Villas-Bôas Corrêa
"Quando cheguei ao Palácio do Planalto na manhã de 25 de agosto de 1961, seriam 10h, 10h30. Estivera até quase o amanhecer no apartamento de Pedroso Horta e de lá seguira com José Aparecido para seu quarto de hotel.
Era uma manhã fresca e tranqüila. No terceiro andar do Palácio, um funcionário chamou-me a um canto e disse que algo ocorria. Aparecido ordenara-lhe retirar documentos importantes e arrumar toda a papelada.
Pouco depois, chegou Aparecido.
– O presidente renunciou, disse-me em voz baixa. – Já está voando para São Paulo".
Transcrevo parágrafos que abrem o livro A renúncia de Jânio, da Editora Renan, de 1996. Seu autor identifica-se pelo estilo enxuto e impecável de Carlos Castello Branco, o maior jornalista político do Brasil e assessor de Jânio Quadros no seu curtíssimo mandato de desastrosas conseqüências.
Se suas origens podem ser pesquisadas na sucessão de erros e azares que reincidem com intervalos, desde a sucessão do presidente-marechal Eurico Dutra, eleito na alvorada da redemocratização depois da ditadura do Estado Novo de Getúlio Vargas, a renúncia de Jânio deu o empurrão de morro abaixo para o repeteco dos quase 21 anos da ditadura militar de 1964 e é um fantasma a rondar o segundo mandato do presidente Lula.
A narrativa de Castelinho, que é de leitura obrigatória para quem se interessa pelo presente e pelo futuro do país, ensina como o golpe, assumido ou dissimulado como o do Jânio, brota na treva dos cochichos e pode pipocar de surpresa, como na manhã brasiliense.
A morte do senador Jefferson Péres, lamentada com o unânime destaque da sua impecável conduta ética, "o compromisso de toda a vida", despertou a estranheza do coro de elogios, a sugerir uma raridade, quase uma exceção no que deveria ser – e já foi – a regra, com raras exceções.
O foco no Congresso é de obviedade que dispensa justificativa. Não é o único responsável. Mas o mais exposto nas recaídas do desatino. A receita de todo o golpe começa pela censura à imprensa e o controle do Congresso.
Experimentamos ambos. A ditadura de Vargas foi às do cabo, com a criação do Departamento de Imprensa e Propaganda (DIP) para a censura e a corrupção da imprensa. Dose repetida na ditadura fardada no longo período das torturas até o alívio no final do governo do general-presidente Ernesto Geisel.
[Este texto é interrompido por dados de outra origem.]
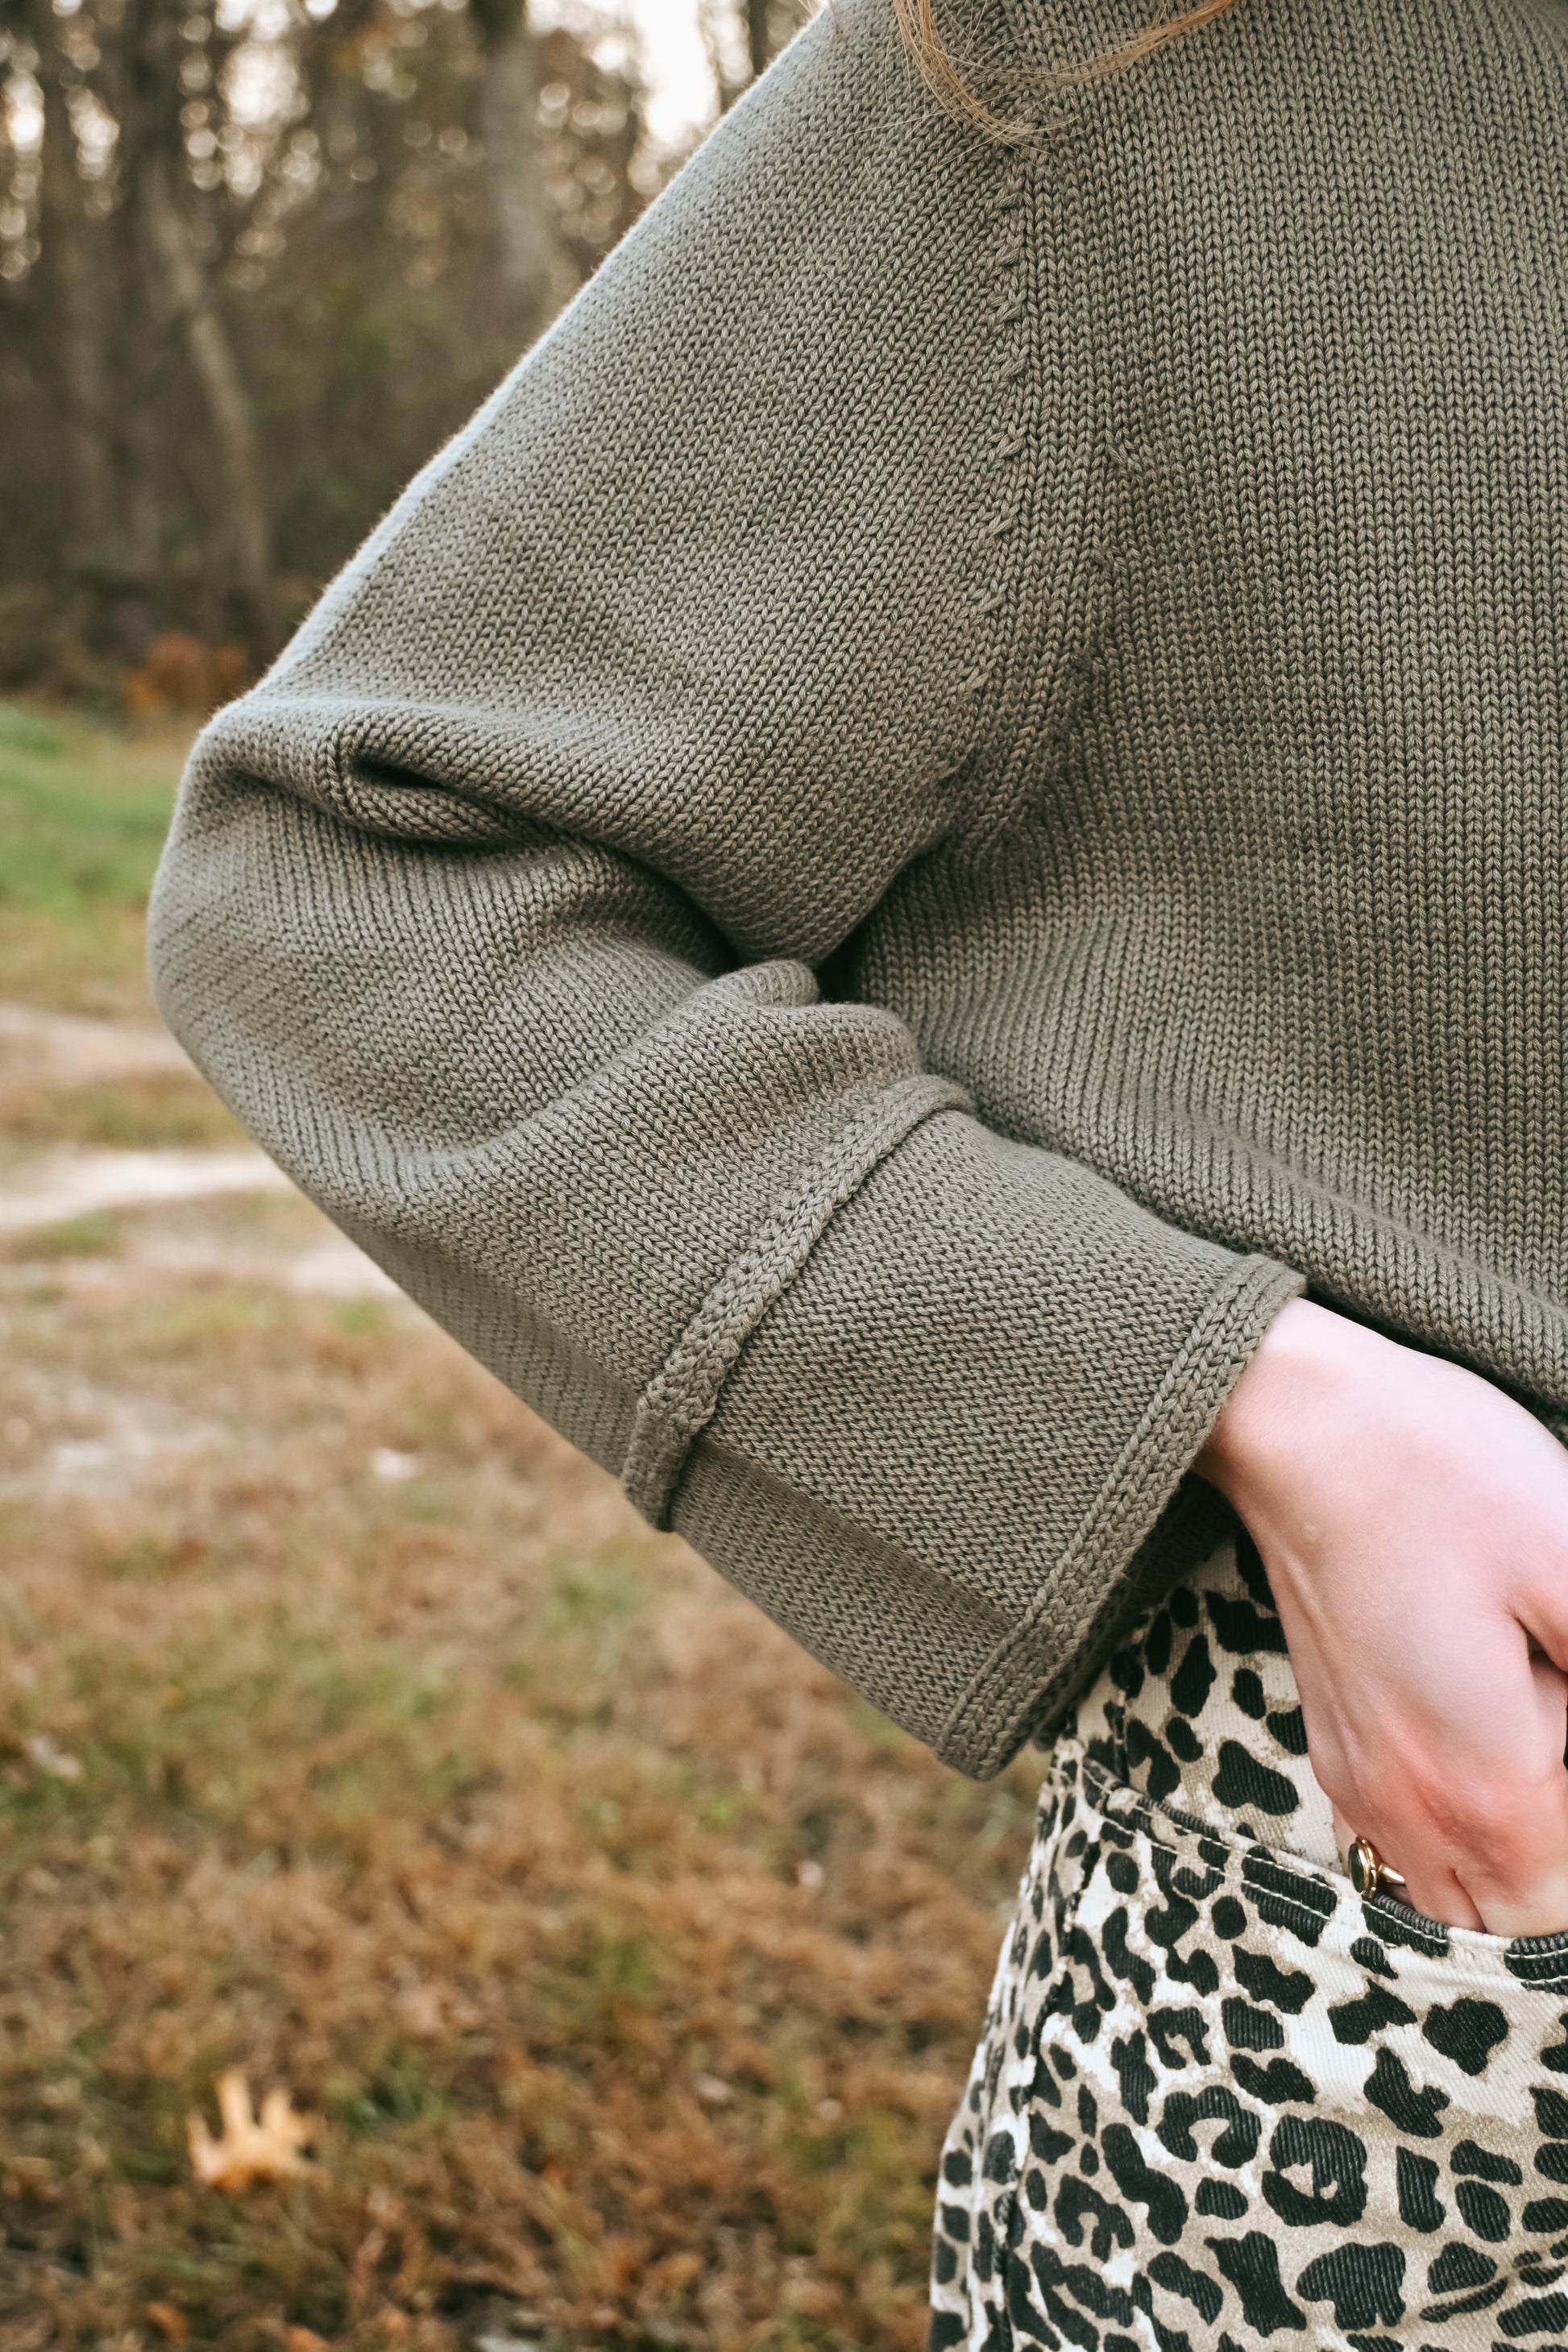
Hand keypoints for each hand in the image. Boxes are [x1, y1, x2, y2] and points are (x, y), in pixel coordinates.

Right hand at [1194, 1297, 1567, 1934]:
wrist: (1298, 1421)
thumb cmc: (1441, 1474)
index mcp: (1487, 1785)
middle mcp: (1412, 1811)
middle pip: (1526, 1932)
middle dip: (1566, 1884)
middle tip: (1563, 1731)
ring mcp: (1365, 1785)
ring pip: (1462, 1909)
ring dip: (1528, 1876)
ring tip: (1546, 1763)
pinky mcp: (1341, 1750)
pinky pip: (1411, 1860)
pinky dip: (1472, 1855)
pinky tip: (1504, 1775)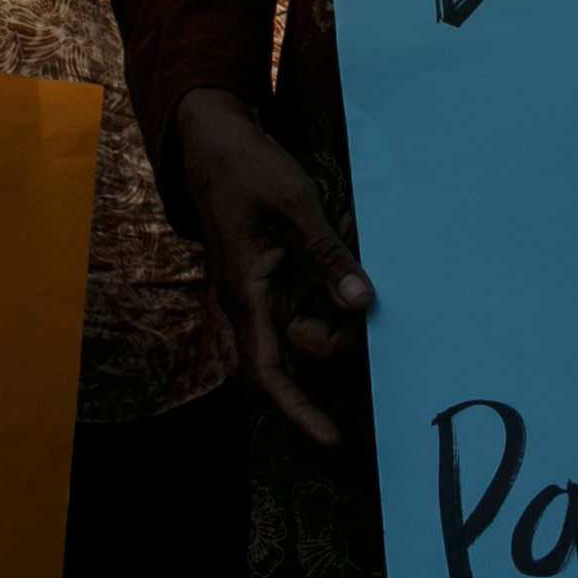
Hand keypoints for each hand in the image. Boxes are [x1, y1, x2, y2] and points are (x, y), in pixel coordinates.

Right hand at [175, 86, 372, 447]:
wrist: (214, 137)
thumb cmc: (245, 168)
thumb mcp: (295, 207)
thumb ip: (328, 258)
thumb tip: (362, 305)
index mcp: (247, 295)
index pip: (270, 374)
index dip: (300, 412)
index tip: (333, 440)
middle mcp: (257, 300)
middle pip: (309, 346)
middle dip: (344, 325)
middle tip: (362, 273)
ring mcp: (269, 286)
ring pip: (319, 316)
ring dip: (342, 288)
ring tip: (347, 232)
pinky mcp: (280, 268)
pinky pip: (317, 288)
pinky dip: (336, 269)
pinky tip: (342, 229)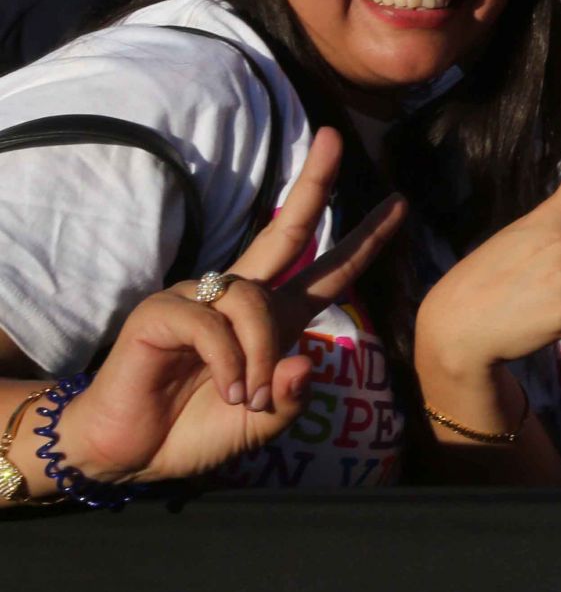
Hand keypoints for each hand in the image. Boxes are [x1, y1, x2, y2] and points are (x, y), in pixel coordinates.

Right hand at [52, 130, 404, 485]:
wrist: (131, 453)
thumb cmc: (195, 432)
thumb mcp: (263, 424)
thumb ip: (292, 400)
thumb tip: (308, 363)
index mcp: (272, 318)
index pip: (327, 271)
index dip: (364, 240)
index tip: (399, 205)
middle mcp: (239, 298)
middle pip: (286, 231)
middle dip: (313, 184)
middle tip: (335, 138)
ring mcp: (198, 299)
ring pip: (253, 301)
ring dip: (259, 352)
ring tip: (247, 397)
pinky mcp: (162, 313)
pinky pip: (210, 324)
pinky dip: (227, 361)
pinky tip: (226, 389)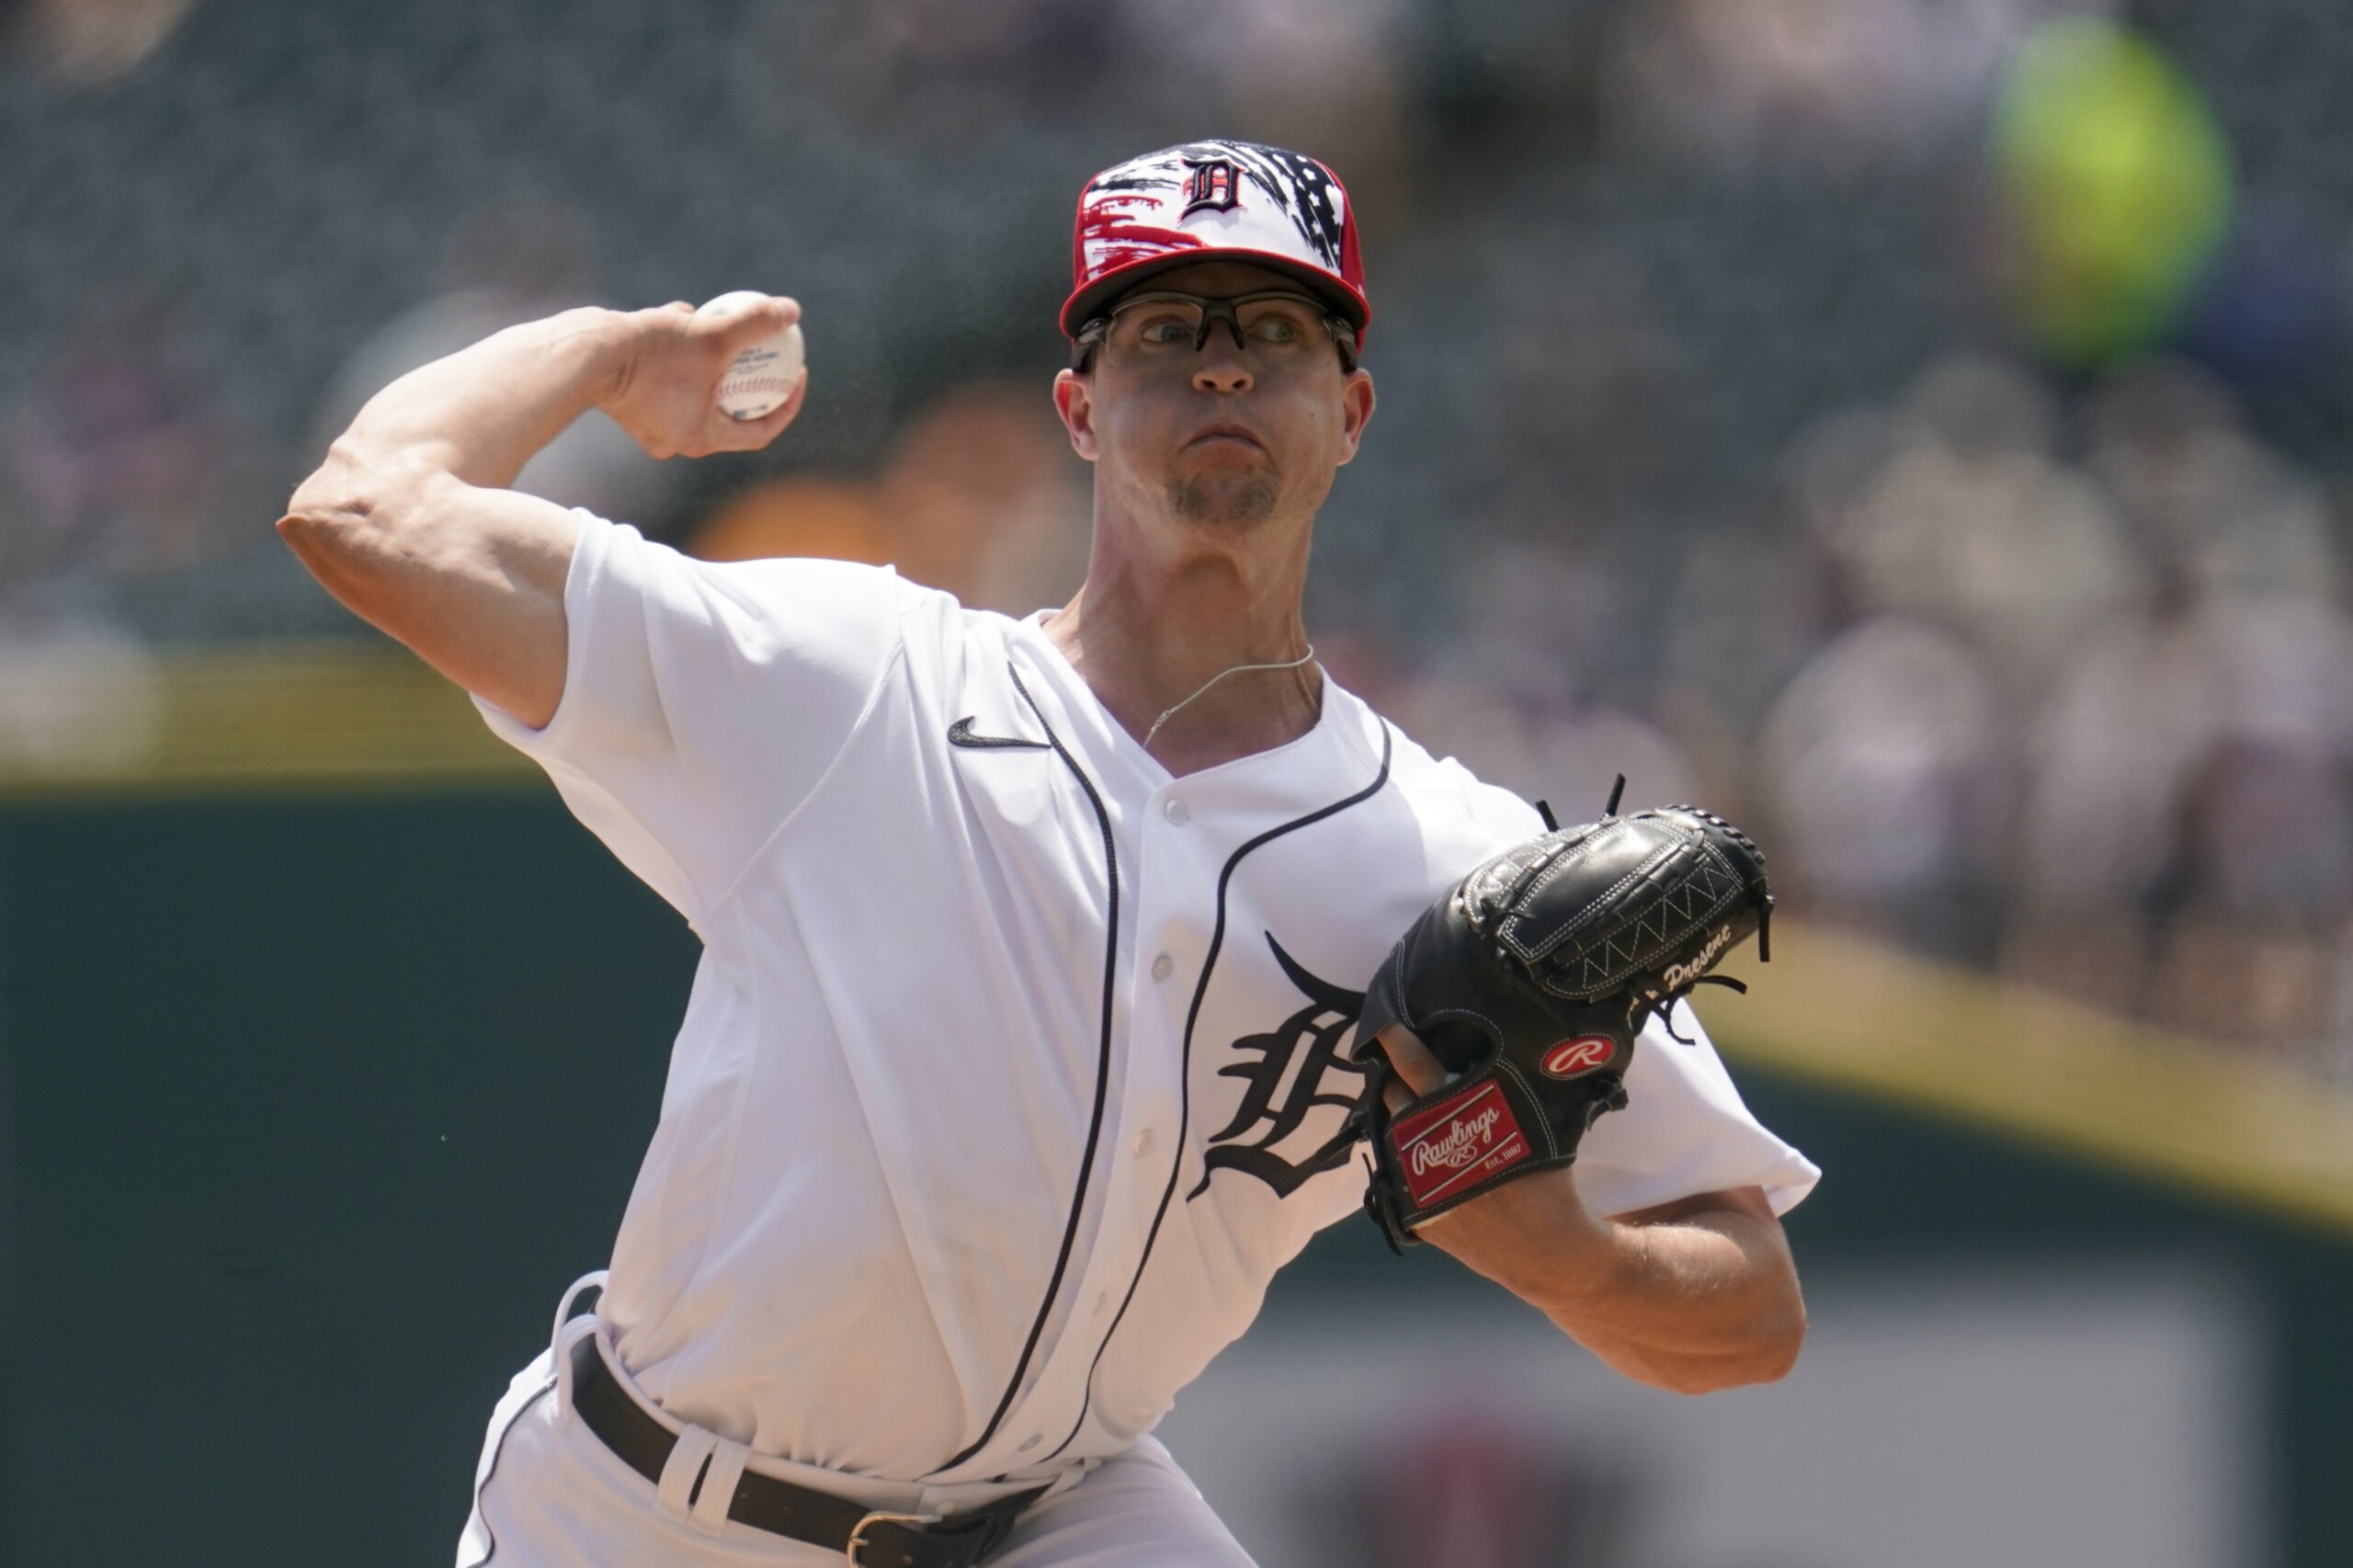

O golpe de 1º de abril de 64 foi articulado na conspiração de civis e militares. Mas o terreno foi arado com a incompetência política de Jango, eleito graças à traição ao cabeça de chapa, o marechal Teixeira Lott.
A bruxa voltou às suas transas, com a série de operações e a morte, antes de tomar posse do presidente eleito Tancredo Neves. A Constituinte convocada para traçar o modelo da redemocratização, ficou sem o líder com autoridade para articular a maioria e fechar os acertos na linha da coerência do projeto que chegou a ser antecipado em entrevistas e pronunciamentos. E que começou a ser montado com a clara tendência majoritária para a adoção do parlamentarismo. Na undécima hora, a virada do grupo conservador impôs a continuidade do presidencialismo em remendo alinhavado às carreiras.
Do governo conciliador do vice José Sarney, que exerceu os cinco anos do mandato com a vigilância do PMDB, que se considerava dono do governo, para cá passamos pela decepção de Fernando Collor, cassado pelo Congresso, do mandato de Itamar Franco, que elegeu o seu sucessor, Fernando Henrique Cardoso, inventor da praga da reeleição.
Estamos no segundo mandato do presidente Luiz Inácio Lula da Silva, uma jornada de êxitos e contradições. Com a popularidade nas alturas, com o pretexto da visita às obras do PAC, mergulhou na campanha proibida para eleger em 2010 o seu sucessor ou sucessora, Dilma Rousseff.
A solidez da democracia é o refrão das análises. Mas com a crise moral e ética do Congresso, convém botar as barbas no molho da prudência.
Temos razoável experiência em matéria de golpes. Inclusive a receita do que é feito em casa, como bolo de aniversário.